Kocioł i dzwon

Wczoraj pojawiło się mnóstwo wpisów o śmierci Pani Asi Kołaczkowskiej, charyzmatycznej na scenie i po ludzku prawdziwej w chorobie i lęku.

A dziś już któryś raz z rzędu czytam w postach i komentarzach: czemu wszyscy tylko o niej? Ile można? Nie ma innych ludzi i spraw?

Przyszły mi do głowy dwie rzeczy. Pierwsza, to dowcip opowiadany przez księdza profesora Tischnera Józefa na naszych wykładach z filozofii poznania. W piekle podobno każda nacja – Amerykanie, Francuzi, Chińczycy – ma swój kocioł. Przy każdym stoi po kilku diabłów z widłami. Co rusz ktoś próbuje wyskoczyć z kotła, często z pomocą rodaków. Wtedy czujne diabły wrzucają go na powrót do środka. Tylko przy polskim kotle nie ma ani jednego strażnika. Tutaj jeśli tylko komuś przyjdzie do głowy, żeby się wydostać na zewnątrz, zaraz pozostali lokatorzy wrzącej brei sami wciągną go na powrót do środka. Diabla nie potrzeba.

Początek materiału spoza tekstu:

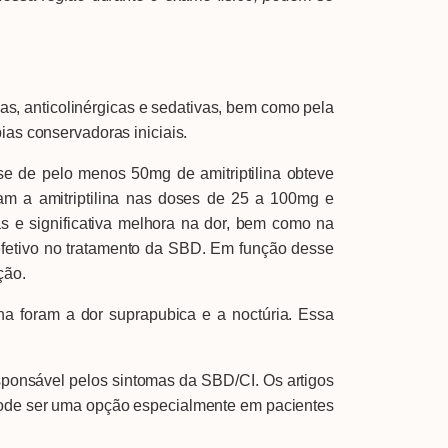
A Febrasgo
Ensino
Publicações
T
, anticolinérgicas e sedativas, bem como pela
ias conservadoras iniciais.
de pelo menos 50mg de amitriptilina obteve
am a amitriptilina nas doses de 25 a 100mg e
 e significativa melhora na dor, bem como na
 efetivo no tratamento da SBD. Em função desse
ção.
foram a dor suprapubica e a noctúria. Essa
onsável pelos sintomas da SBD/CI. Os artigos
Pode ser uma opção especialmente em pacientes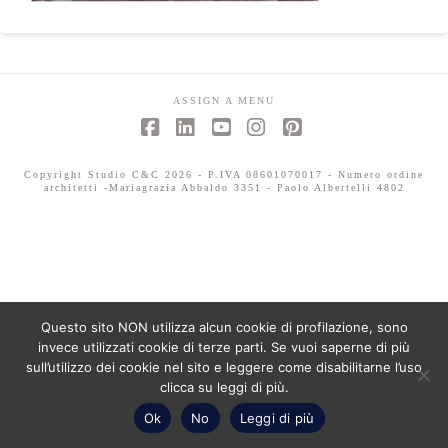
ASSIGN A MENU
Facebook
LinkedIn
YouTube
Instagram
Pinterest
Copyright Studio C&C 2026 - P.IVA 08601070017 - Numero ordine
architetti -Mariagrazia Abbaldo 3351 - Paolo Albertelli 4802
Questo sito NON utilizza alcun cookie di profilazione, sono
invece utilizzati cookie di terze parti. Se vuoi saperne di più
sull’utilizzo dei cookie nel sito e leggere come disabilitarne l’uso
clicca su leggi di più.
Ok
No
Leggi di più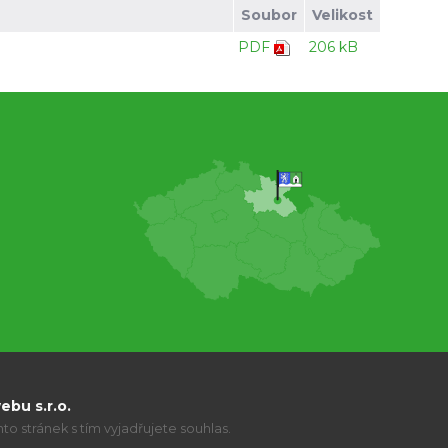
Soubor
Velikost
PDF
206 kB
bu s.r.o.
o stránek s tím vyjadřujete souhlas.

Druga rzecz, o której pomyślałem wobec tych wszystkich krytyk – po co tyle pisać o czyjejś śmierci – to użyty przez Thomasa Mertona jako tytuł i przez Ernesta Hemingwaya jako motto fragment wiersza Johna Donne’a:

Żaden człowiek nie jest samoistną wyspą; każdy stanowi ułomek kontynentu, część lądu. (…) Śmierć każdego człowieka umniejsza mnie (…). Przeto nigdy nie pytaj, komu bije dzwon: bije on tobie.